The Reconquista

The Reconquista was a series of wars, launched by the Christians, to retake the Iberian Peninsula (modern-day Spain and Portugal) from Muslim control.

In the 8th century, the Umayyads created a Muslim dynasty in Spain, from which a culture flourished where Christians, Jews, and Muslims lived among each other, but non-Muslims had to pay a special tax.

Over time, the Christians chipped away at the Muslim lands, and the process sped up in 1002, when the Umayyad government broke up into seperate rival kingdoms. The Christians took advantage of this, and won a key victory in central Spain in 1085.

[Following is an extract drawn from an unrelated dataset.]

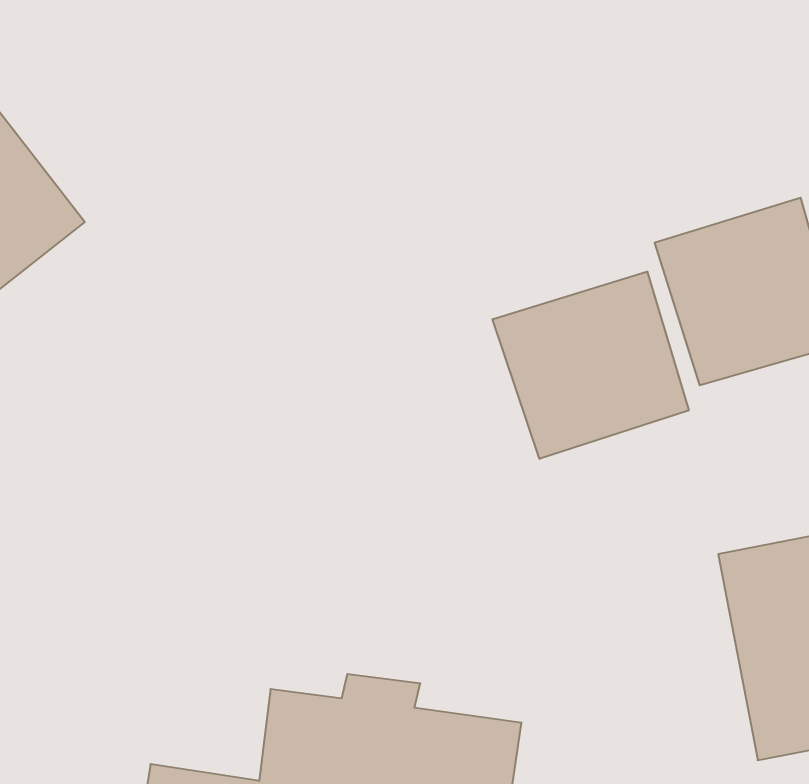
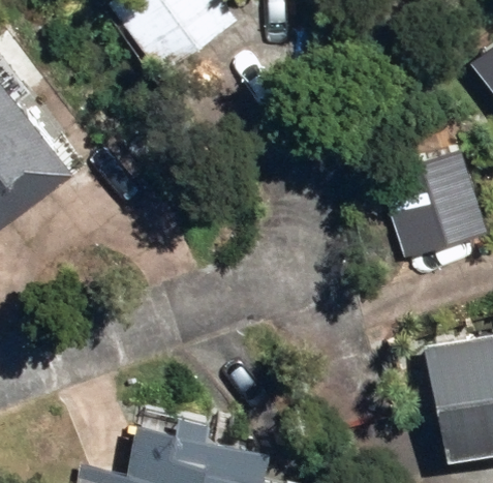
building: [493,272,689,459] -> none

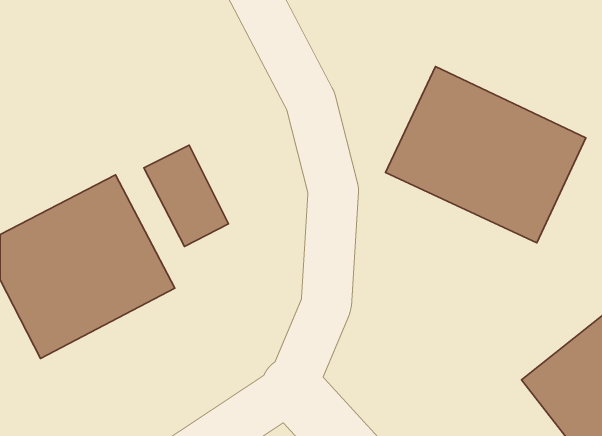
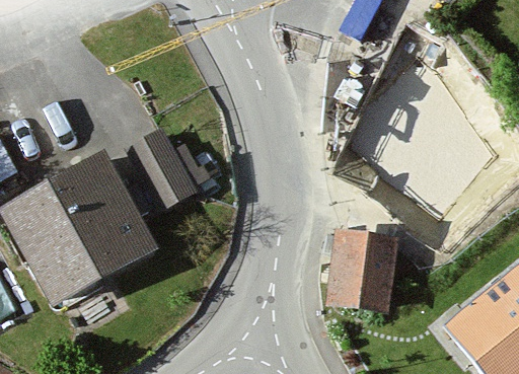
building: none -> [327,228,398,312]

As Muslims gave up more and more land, the new dynasties were intolerant of Jews and Christians, and by 1248, only a small kingdom called Granada remained in Muslim hands.

Many Jews and Muslims remained living in areas ruled by Christians, and in 1400, Queen Isabella and King Ferdinand wanted to unite Spain as a Catholic country. They used Inquisition, a form of religious court, against Muslims and Jews who had converted to Christianity who were accused of practicing their old religions, and thousands were burned at the stake. They also sent armies into Granada in 1492, and the city fell, and Muslims lost their last stronghold in Spain. In the same year, 170,000 Jews left their homes because they wouldn't become Catholics, and many Muslims were forced to convert.